Participants have until the end of February to finish their book. This year, people who return their completed books have a chance to win a tablet. McDowell hopes that this initiative will convince more students to submit their books to the Arts Store in February.

Since last year, interest in the project has grown on campus. Anyone who is interested can participate, which makes an excellent outlet for those who are starting to feel the mid-semester blues and “for people who want to be involved in something creative and collaborative on campus,” McDowell said.


“Anything goes. It does not have to look like a book when finished." – Angel McDowell


Because of the fantastic support of the Fine Arts staff and participants in past years, there are now 50 new themes being added, which McDowell is excited to see interpreted. With the expectation of more participants this year, there are going to be some changes. This year there is a limit of 150 books for sale until the end of November.

Also, besides the prize of a tablet, there will also be workshops offered to keep participants motivated during the months the project is running.

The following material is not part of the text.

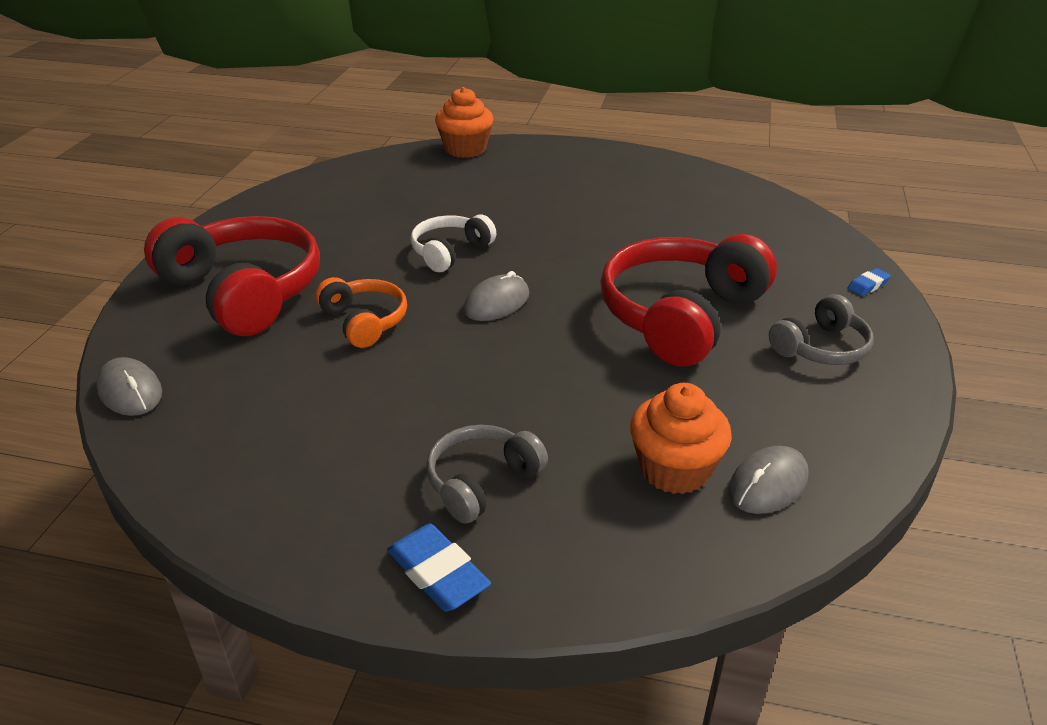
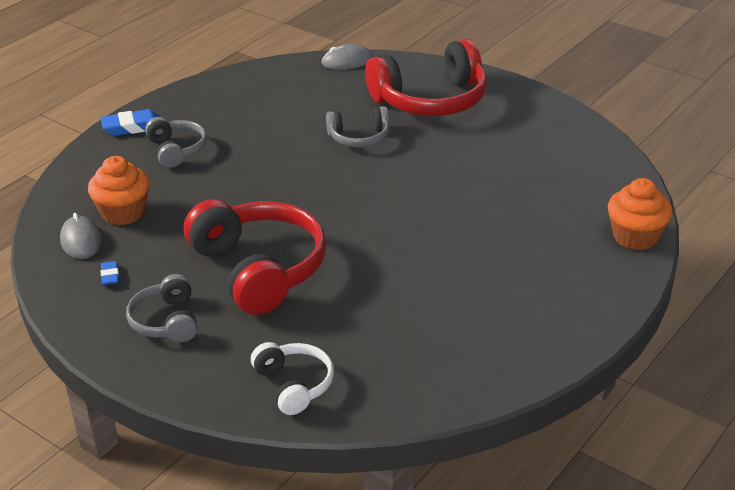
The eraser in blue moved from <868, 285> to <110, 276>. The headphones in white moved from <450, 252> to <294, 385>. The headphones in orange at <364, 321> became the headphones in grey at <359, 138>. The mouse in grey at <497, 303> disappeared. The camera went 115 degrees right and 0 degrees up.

Participants can learn techniques for how the creatively design their books. The workshops will be held in the Art Store with dates and times to be announced on their blog, www.littleblackbookproject.blogspot.org

This year, in a similar light to The Little Black Book Project , the Dunlop Gallery is doing their own collaborative art project, but instead of offering a black book, a sketchbook is used and they are free. Instead of a creative feud boiling, McDowell is “encourage[ing] people to check out both … The great thing about creativity is that there is always room for more. Having multiple opportunities for people to become involved at the community level is fantastic.”